No Down Payment, Rent to Own, and Install it This SUMMER!

The Maryland Office of Legislative Audits, in their financial review of MCPS, alerted members of the public to the issue of "long term leases".

Click here to review the OLA Audit Report, and go to audit page 62, where you will see that the OLA stated as follows:
Capital Lease and Cash Management Policies Need To Be Established

"MCPS had not adopted a policy to govern its use of long-term lease obligations to finance operations. Long-term liability levels and their related annual costs are important obligations that must be managed within available resources. An effective policy should provide guidelines to ensure MCPS manages its long term liabilities accordingly. By law, MCPS is not authorized to issue bonds or similar debt instruments to finance capital or operational needs. However, MCPS used a capital leases to purchase equipment such as buses and computer hardware. According to MCPS audited financial statements, capital lease payments through 2012 had a present value of $45.9 million at June 30, 2007, with $19.5 million due within one year."

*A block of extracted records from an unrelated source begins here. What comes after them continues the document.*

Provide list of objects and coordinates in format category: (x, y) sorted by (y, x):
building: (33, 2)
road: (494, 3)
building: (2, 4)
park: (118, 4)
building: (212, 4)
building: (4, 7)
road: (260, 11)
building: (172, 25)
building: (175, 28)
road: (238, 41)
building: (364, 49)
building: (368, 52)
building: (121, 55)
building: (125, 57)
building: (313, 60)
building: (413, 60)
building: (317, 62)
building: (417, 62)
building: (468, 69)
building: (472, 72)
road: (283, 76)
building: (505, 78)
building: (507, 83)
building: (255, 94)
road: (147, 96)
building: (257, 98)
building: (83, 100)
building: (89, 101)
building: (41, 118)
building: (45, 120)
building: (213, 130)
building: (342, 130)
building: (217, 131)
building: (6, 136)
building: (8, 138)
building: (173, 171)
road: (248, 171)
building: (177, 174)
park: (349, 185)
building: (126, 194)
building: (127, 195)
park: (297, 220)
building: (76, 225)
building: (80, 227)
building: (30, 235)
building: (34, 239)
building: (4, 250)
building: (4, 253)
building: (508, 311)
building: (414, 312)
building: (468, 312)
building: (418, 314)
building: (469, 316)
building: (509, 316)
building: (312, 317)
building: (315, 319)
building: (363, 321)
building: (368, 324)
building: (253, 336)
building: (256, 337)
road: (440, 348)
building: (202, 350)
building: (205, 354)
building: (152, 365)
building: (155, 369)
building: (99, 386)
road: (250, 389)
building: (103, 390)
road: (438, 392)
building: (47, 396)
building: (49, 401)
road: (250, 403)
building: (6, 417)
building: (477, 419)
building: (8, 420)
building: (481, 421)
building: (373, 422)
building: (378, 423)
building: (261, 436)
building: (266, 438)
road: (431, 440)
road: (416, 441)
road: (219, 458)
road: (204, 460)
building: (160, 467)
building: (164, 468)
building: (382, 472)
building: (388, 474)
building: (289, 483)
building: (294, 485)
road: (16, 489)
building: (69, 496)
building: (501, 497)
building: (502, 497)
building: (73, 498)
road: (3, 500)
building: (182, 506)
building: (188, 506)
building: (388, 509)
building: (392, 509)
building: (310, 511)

Why is this important, you ask?

Of course, it has to do with Promethean Boards.

The County Council Education Committee called MCPS on the carpet this morning for Montgomery County Public Schools' failure to bring before the council the massive expansion of the Promethean Board initiative, which MCPS has tied to its receipt of future e-Rate rebates.

Phil Andrews, County Council President, said that MCPS had made a "serious mistake, in my view." He went on to state that MCPS should not be committing future taxpayer funds beyond what the Council had appropriated and agreed to.

Mike Knapp, also on the ED Committee, agreed that the "magnitude of the purchase never came up."

Larry Bowers, the Chief Operating Officer of MCPS, reiterated MCPS's view that MCPS didn't need appropriation authority to spend e-Rate rebates, and that it was the same type of arragement as with the buses.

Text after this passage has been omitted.